*WHAT THE TASK ASKS*
Your answer must be an exact copy of the listing, with the images left out.

————————

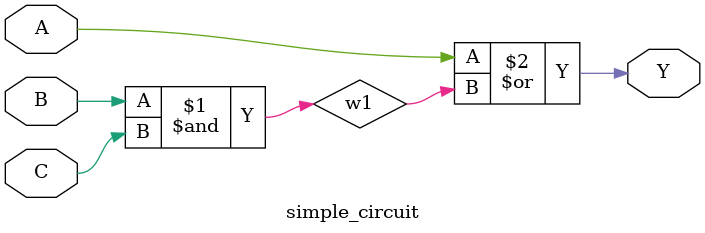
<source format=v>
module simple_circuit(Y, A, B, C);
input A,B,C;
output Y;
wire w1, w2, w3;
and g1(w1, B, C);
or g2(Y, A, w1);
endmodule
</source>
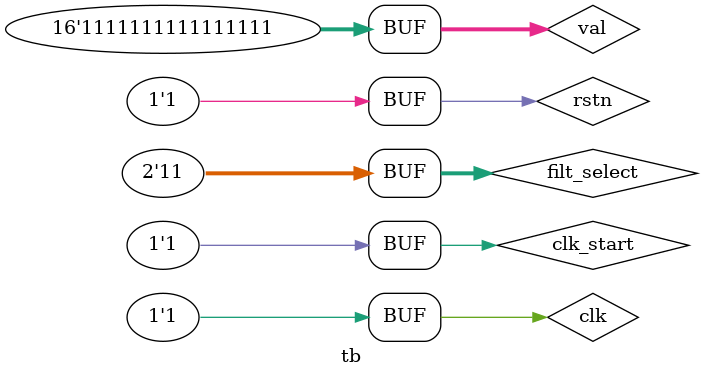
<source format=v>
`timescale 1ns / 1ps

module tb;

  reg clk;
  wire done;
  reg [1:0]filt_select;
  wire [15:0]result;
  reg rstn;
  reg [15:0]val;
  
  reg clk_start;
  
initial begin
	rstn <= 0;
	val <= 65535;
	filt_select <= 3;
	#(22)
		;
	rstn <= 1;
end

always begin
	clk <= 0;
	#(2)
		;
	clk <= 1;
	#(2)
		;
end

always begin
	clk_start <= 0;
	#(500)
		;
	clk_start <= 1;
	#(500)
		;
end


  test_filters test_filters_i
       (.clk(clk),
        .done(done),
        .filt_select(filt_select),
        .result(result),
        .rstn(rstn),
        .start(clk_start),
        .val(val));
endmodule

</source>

————————

*TASK RESULT*
<source format=v>
module simple_circuit(Y, A, B, C);
input A,B,C;
output Y;
wire w1, w2, w3;
and g1(w1, B, C);
or g2(Y, A, w1);
endmodule
</source>
<source format=v>
`timescale 1ns / 1ps

module tb;

  reg clk;
  wire done;
  reg [1:0]filt_select;
  wire [15:0]result;
  reg rstn;
  reg [15:0]val;
  
  reg clk_start;
  
initial begin
	rstn <= 0;
	val <= 65535;
	filt_select <= 3;
	#(22)
		;
	rstn <= 1;
end

always begin
	clk <= 0;
	#(2)
		;
	clk <= 1;
	#(2)
		;
end

always begin
	clk_start <= 0;
	#(500)
		;
	clk_start <= 1;
	#(500)
		;
end


  test_filters test_filters_i
       (.clk(clk),
        .done(done),
        .filt_select(filt_select),
        .result(result),
        .rstn(rstn),
        .start(clk_start),
        .val(val));
endmodule

</source>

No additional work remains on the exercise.